#### EXERCISE DETAILS:
Reproduce verbatim the lines of the records from the line containing "Fukuoka Financial Group" through the final line of the records, both included.
:: DATA TO EXAMINE ::
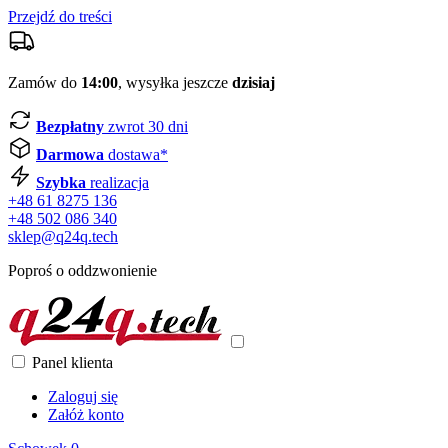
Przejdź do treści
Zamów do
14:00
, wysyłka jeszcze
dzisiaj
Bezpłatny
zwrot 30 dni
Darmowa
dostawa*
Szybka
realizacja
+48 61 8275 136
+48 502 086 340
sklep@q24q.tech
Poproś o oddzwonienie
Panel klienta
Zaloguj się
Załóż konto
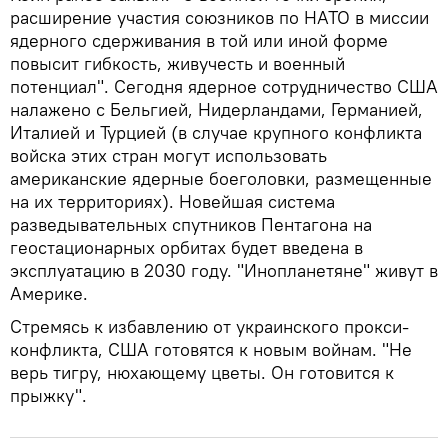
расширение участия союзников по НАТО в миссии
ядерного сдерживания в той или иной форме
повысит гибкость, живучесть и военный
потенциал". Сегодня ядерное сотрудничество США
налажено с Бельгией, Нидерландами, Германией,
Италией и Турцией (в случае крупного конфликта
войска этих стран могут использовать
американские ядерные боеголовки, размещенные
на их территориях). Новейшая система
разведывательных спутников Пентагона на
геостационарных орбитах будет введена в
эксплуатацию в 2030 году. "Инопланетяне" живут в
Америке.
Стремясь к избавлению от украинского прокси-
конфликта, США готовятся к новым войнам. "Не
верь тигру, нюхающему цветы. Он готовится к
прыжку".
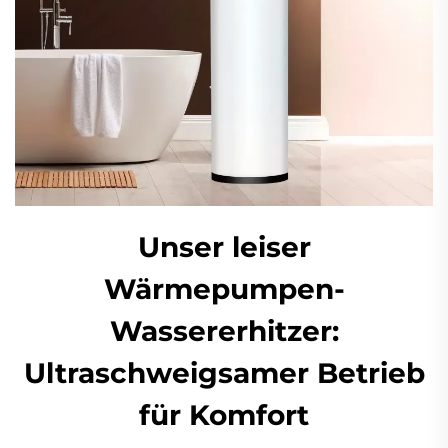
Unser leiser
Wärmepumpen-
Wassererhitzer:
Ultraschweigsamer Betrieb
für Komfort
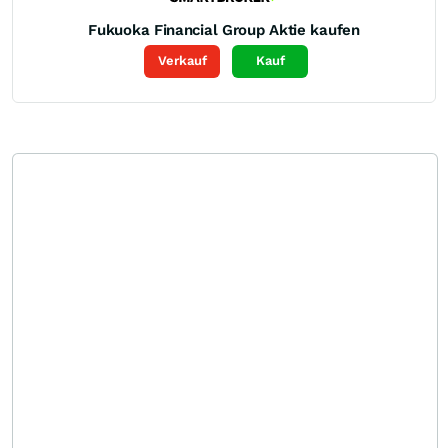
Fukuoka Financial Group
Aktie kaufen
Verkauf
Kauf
:::
#### ANSWER TO THIS PROBLEM:
Fukuoka Financial Group
Aktie kaufen
Verkauf
Kauf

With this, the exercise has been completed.